Tasks to complete:
1. Using the downwinder remembrance article, decide whether each statement agrees with it: (a) The service was held in the Skaggs Memorial Chapel at Salt Lake's First Baptist Church. (b) The First Baptist Church sponsored the service. (c) Gov. Scott Matheson died in 1990 at age 61. For each, answer yes or no and quote the words from the article that settle it.
2. Pick up the downwinder remembrance article after its last sentence and keep writing it.

SALT LAKE CITY — Lighting a candle against the darkness, Holly Stuart recalled the tears of fear she wept as a child.

One day, after hearing a broadcast report about bombs and war, she was so overcome by fright that she couldn't tell her parents what was wrong. Finally, she grabbed a globe and pointed at what was then the Soviet Union.

Her mother held her close and told her not to worry, telling that she and her father would protect her from harm.

"I knew even then it was a lie. I'm lighting this candle for a world that some day it won't be a lie."

Stuart was among 40 people who attended an interfaith service Sunday afternoon in the Skaggs Memorial Chapel at Salt Lake's First Baptist Church to commemorate the lives of Utahns who were sickened or have died as a result of exposure to radiation from nuclear tests. The service, held in observance of the second-annual Day of Remembrance for Downwinders, was sponsored by the Utah Campaign to Abolish Nuclear Weapons.

The service included prayers, music, personal remembrances and the lighting of candles.

Among those in attendance was former Utah first lady Norma Matheson, whose husband Gov. Scott Matheson died in 1990 at age 61 of multiple myeloma, a cancer blamed on living downwind of the Nevada Test Site.

Collected data
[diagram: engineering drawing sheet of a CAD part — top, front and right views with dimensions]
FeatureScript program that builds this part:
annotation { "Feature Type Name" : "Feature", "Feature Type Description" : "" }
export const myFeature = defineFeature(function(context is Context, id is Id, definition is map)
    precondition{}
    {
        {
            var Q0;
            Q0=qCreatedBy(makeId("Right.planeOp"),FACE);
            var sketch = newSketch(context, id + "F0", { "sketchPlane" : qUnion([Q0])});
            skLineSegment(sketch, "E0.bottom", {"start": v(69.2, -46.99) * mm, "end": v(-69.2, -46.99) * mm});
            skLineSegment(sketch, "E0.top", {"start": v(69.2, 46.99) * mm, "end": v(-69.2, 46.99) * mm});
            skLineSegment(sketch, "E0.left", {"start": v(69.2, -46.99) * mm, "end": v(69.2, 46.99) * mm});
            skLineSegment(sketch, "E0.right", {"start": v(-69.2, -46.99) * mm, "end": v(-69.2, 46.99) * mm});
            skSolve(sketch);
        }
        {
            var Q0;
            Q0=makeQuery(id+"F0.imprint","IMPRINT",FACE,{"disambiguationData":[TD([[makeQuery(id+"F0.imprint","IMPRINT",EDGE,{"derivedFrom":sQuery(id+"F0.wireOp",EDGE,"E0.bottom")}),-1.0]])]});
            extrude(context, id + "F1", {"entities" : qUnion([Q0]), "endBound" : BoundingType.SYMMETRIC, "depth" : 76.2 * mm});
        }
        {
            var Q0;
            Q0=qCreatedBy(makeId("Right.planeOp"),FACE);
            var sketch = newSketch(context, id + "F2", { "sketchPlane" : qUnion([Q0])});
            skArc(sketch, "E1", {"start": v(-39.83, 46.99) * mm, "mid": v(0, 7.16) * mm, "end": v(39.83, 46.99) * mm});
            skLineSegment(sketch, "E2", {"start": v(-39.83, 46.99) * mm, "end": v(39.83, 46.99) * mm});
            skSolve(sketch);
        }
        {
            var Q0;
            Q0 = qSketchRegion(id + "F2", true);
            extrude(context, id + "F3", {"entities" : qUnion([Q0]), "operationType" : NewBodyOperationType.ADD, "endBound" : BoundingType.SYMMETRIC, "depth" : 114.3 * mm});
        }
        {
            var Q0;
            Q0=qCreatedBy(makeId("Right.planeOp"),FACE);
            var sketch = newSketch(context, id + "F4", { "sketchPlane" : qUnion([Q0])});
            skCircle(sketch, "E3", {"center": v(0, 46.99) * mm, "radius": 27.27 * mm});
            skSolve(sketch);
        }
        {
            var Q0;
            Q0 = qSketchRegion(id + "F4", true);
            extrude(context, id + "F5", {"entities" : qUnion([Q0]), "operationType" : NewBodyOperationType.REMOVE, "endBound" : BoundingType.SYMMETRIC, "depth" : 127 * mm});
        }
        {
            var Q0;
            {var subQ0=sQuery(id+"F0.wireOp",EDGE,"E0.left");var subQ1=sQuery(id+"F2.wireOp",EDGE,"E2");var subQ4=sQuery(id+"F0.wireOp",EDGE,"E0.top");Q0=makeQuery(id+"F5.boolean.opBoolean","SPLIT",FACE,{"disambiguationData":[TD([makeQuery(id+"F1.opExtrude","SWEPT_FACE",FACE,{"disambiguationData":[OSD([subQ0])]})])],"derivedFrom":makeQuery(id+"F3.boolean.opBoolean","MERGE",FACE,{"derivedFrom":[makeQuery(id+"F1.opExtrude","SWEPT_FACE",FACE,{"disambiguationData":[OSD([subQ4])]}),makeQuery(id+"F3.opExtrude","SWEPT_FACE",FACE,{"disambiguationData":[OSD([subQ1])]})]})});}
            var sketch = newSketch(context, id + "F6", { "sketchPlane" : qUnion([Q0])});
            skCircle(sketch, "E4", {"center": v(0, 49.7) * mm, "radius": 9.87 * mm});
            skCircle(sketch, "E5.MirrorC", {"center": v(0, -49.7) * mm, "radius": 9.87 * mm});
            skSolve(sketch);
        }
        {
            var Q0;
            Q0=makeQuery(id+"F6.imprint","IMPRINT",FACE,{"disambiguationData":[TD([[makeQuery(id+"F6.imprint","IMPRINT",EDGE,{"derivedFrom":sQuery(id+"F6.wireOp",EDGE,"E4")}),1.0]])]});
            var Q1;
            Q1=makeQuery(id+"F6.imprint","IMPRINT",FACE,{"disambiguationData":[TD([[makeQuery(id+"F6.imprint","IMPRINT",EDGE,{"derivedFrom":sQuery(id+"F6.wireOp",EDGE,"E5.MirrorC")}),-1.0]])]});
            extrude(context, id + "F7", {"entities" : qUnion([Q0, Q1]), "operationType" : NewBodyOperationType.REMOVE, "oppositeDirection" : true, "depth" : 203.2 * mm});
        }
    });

Per-task outputs:
1.
(a) Yes: "in the Skaggs Memorial Chapel at Salt Lake's First Baptist Church"
(b) No: "was sponsored by the Utah Campaign to Abolish Nuclear Weapons"
(c) Yes: "died in 1990 at age 61 of multiple myeloma"

2.
Nuclear fallout, particularly iodine-131, has been found not only in southern Utah and Arizona but also in northern Utah and as far away as Iowa and New York, according to a 1997 study by the National Cancer Institute.

Many Utahns share a long history of "being touched by nuclear testing," she said. "We still don't know all the effects of the testing."

Ali Sadler recounted the story of her grandparents, who lived in St. George. When a radio announcer instructed residents to seek shelter while the federal government conducted a nuclear test at the Nevada site, her grandfather Howard scoffed at his wife's insistence that he come in the house.

"He said, 'Oh, Roma, the government would never hurt us.'

"I light this candle for that to be said again and it to be completely true," Sadler said.

The day of remembrance recognizes Americans who worked and lived downwind of nuclear tests conducted during the Cold War and were adversely affected by radiation exposure.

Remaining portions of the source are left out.